Segundo o promotor de Justiça Lincoln Gakiya, do Grupo de Atuação Especial e Combate ao Crime Organizado (Gaeco) do Ministério Público de São Paulo, o PCC, principal facção do País, se infiltrou em pelo menos 13 setores da economia para lavar dinheiro:
- Postos de gasolina
- Agências de automóveis
- Imóveis
- Empresas de construção
- Casas de câmbio no Paraguai
- Bancos digitais, fintechs e Fundos de Investimentos em Participações, além de criptomoedas
- Empresas de ônibus do setor de transporte público
- Igrejas
- Organizações sociais da saúde pública
- Coleta de lixo e limpeza urbana
- Mineração
- Empresas de apostas e de jogos de azar
- Empresas ligadas ao futebol
“O PCC hoje está na economia formal. As empresas que eles estão administrando não são mais empresas de fachada como uma década atrás”, disse Gakiya, durante palestra em São Paulo, em seminário promovido pela Cátedra Oswaldo Aranha, do Instituto da Escola de Segurança Multidimensional (ESEM), da USP.
“São empresas que existem, que estão prestando serviço, às vezes até bom serviço. Mescla-se nelas o dinheiro do tráfico de entorpecentes, do tráfico internacional, com o efetivo lucro que as empresas dão por ano”, continuou.
‘Em algumas regiões, o principal empregador é o crime’
“No México, o principal empregador é o crime organizado”, disse o presidente do Fórum Brasileiro de Segurança Pública, Renato Sérgio de Lima, ao Estadão em fevereiro. “O Brasil ainda está longe disso, mas, em algumas regiões, como a Amazônia, isso já acontece.”
“Os mercados lícitos começaram a ser explorados inicialmente para lavar o dinheiro da droga, mas acabaram gerando receita tão grande que a droga deixou de ser o negócio mais rentável, ainda que não tenha deixado de ser o principal. O tráfico de drogas é fundamental porque permite manter o poder bélico e o controle territorial”, acrescentou.

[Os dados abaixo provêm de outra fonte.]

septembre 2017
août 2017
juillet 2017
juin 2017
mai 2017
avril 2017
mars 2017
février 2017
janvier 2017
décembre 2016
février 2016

Entre os prejuízos da infiltração das facções na economia, estão a evasão de impostos e a competição desleal com empresários regulares.

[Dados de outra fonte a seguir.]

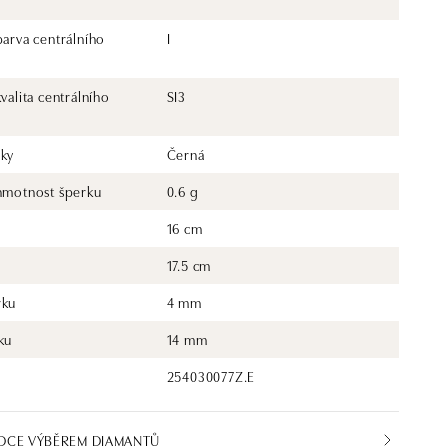
barva centrálního
I
kvalita centrálního
SI3
rky
Černá
 hmotnost šperku
0.6 g
16 cm
17.5 cm
rku
4 mm
ku
14 mm
254030077Z.E
DCE VÝBĚREM DIAMANTŮ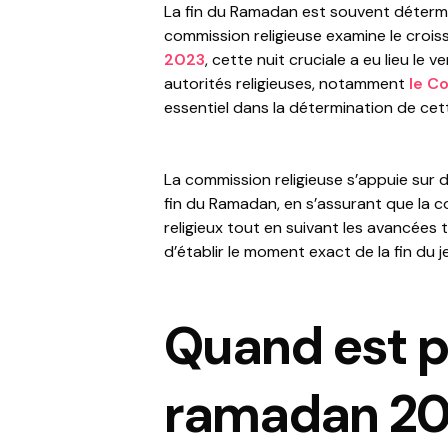
La fin du Ramadan est souvent détermi
commission religieuse examine le croiss
2023
, cette nuit cruciale a eu lieu le 
autorités religieuses, notamment
le C
essentiel dans la détermination de cet
La commission religieuse s’appuie sur 
fin du Ramadan, en s’assurant que l
religieux tout en suivant les avancée
d’établir le moment exact de la fin du je
Quand est pr
ramadan 2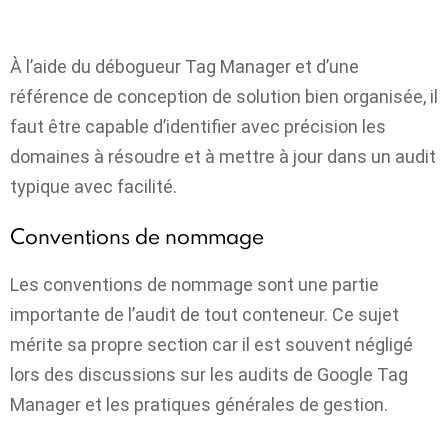
À l’aide du débogueur Tag Manager et d’une
référence de conception de solution bien organisée, il
faut être capable d’identifier avec précision les
domaines à résoudre et à mettre à jour dans un audit
typique avec facilité.
Conventions de nommage
Les conventions de nommage sont une partie
importante de l’audit de tout conteneur. Ce sujet
mérite sa propre section car il est souvent négligé
lors des discussions sur les audits de Google Tag
Manager et les pratiques générales de gestion.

No Rio de Janeiro e no Ceará, há relatos de ataques a empresas de telefonia pelo Comando Vermelho, que tem interesse de cobrar “gatonet” de moradores de bairros periféricos.
Outro problema são os riscos de roubos, que elevam custos logísticos diante da necessidade de reforçar a segurança, por exemplo.
“Um sentimento de violência afasta investimentos. E tudo aquilo que afeta o direito de ir e vir do cidadão, quando as pessoas não conseguem ir à escola, afeta a qualidade da mão de obra, e o custo das empresas", alertou em entrevista ao Estadão no ano passado a executiva Maria Silvia Bastos Marques, com passagens pelo comando da Companhia Siderúrgica Nacional, BNDES e Goldman Sachs.